Good morning. It is my honor to call to order this hearing of the Senate Committee on the Judiciary. Today, we will hear from the Honorable Thomas E. Perez, Assistant Attorney General for the Civil Rights Division of the United States Department of Justice.
It has been almost a year and a half since this Committee last conducted oversight of the Civil Rights Division. Among all of the important work done by the Department of Justice, the work of the Civil Rights Division is uniquely important. The Civil Rights Division is charged with enforcing our laws providing the rights of all citizens, regardless of race, creed, religion, sex or national origin, to participate in civic life. It underpins our entire way of life because, where civil rights are not protected, equality, liberty and the pursuit of happiness are denied.
The preamble to the United States Constitution, our national charter, states that the first two purposes of our national government are “to form a more perfect union” and to “ensure justice.” There is no better shorthand for the mission of the Civil Rights Division.
The Civil Rights Division is responsible for ensuring voting rights for every American. It protects equal access to housing, lending and employment, regardless of sex, race, religion, or national origin. It safeguards members of our armed services from discrimination based upon the hardships that accompany active duty. It provides that disabled Americans are not precluded from participation in civic life, from the marketplace, or from the workplace.
Today, since the passage of the Mathew Shepard Hate Crime Prevention Act of 2009, the Civil Rights Division also protects the rights of gay, lesbian and transgendered Americans to participate as full citizens in our country without fear of violence borne of bigotry.
So it should. Equality for all is supposed to mean equality for all.
The struggle for civil rights for all Americans is a part of our national story. The thirteenth,fourteenth and fifteenth Amendments established formal equality for all Americans by 1870. Real-world equality, sadly, lagged behind. It wasn’t until the Civil Rights Act of 1964 and the Voting Rights Act of 1965 that Congress took up its charge to turn the promise of those reconstruction amendments into real progress for African Americans and, frankly for Americans of many different backgrounds. Since that time, we have made great progress, even as we have expanded the mission of the civil rights laws beyond state action and into the economic sphere.
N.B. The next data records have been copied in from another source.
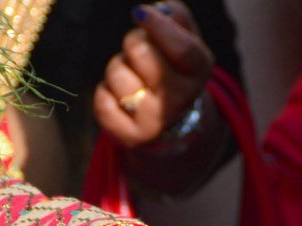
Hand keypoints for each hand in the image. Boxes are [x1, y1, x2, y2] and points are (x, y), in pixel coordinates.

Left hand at [93, 1, 213, 146]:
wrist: (169, 122)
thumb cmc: (172, 68)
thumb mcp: (185, 40)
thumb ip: (176, 16)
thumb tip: (157, 10)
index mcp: (199, 71)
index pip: (182, 48)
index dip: (158, 25)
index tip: (140, 13)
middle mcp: (180, 100)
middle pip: (142, 53)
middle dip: (133, 42)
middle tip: (138, 51)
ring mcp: (155, 122)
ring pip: (117, 73)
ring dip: (118, 67)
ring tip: (132, 76)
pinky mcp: (130, 136)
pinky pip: (102, 100)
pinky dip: (105, 92)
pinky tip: (121, 97)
Over the past 10 days, however, people in my state received a sad reminder that the battle against the sort of overt racism that marred this country so greatly in our past – a battle that many Americans hope and believe that we have won – still rages on. Over the Labor Day weekend in Newark, Delaware, two teens placed a cross, which read, “burn in hell” among other racial epithets, on the lawn of an African American family. Although police in New Castle County quickly arrested two young suspects, the homeowner was, understandably, not comforted. He said, “I don’t want this to continue to happen, especially in this neighborhood, in this state or anywhere else. I want hate to go away.”
Like the homeowner, I was caught off guard. Incidents like these are not supposed to happen in our country today. But I was reminded that the vast majority of our country has moved beyond these acts and attitudes only due to the vigilant work of those who have come before us.
Without objection, I would enter into the record articles from the Delaware News Journal from September 5 and September 7, describing the incident in Newark.
Although the perpetrators appear to have been caught, we cannot letthat be the end of it. Especially in the area of hate crimes, we need leaders and members of the community to stand up and say that these abhorrent acts do not represent us and they will not be tolerated. That is why we are here today.
Congress has an important role to play in oversight of all Executive Branch activities, of course, but when it comes to civil rights, it is critical that both branches are on the same page — that we are working together, hand in hand, to fight for that perfect union.
We’ll work on eradicating discrimination from our laws. We need you, Mr. Perez, to work on stopping it in our communities.
I look forward to hearing from Mr. Perez regarding the work that he has done at the Civil Rights Division since being confirmed to that office almost two years ago. Mr. Perez inherited a division that had undergone significant upheaval. I hope to hear that Mr. Perez has reinstituted hiring procedures at the Division strictly on the basis of merit. I hope to hear about the work of the Division in fighting more insidious forms of institutional discrimination through disparate impact cases brought under Title VII of the Civil Rights Act. I look forward to hearing what the Division has done to extend the promise of equality to all Americans, regardless of race or sex, but also regardless of sexual orientation or gender identity.
Finally, I would like to spend some time examining what the Division is doing to make sure that our service men and women, the people who risk their lives to defend our way of life, have the ability to vote without burden and are not discriminated against in housing, lending, employment or elsewhere.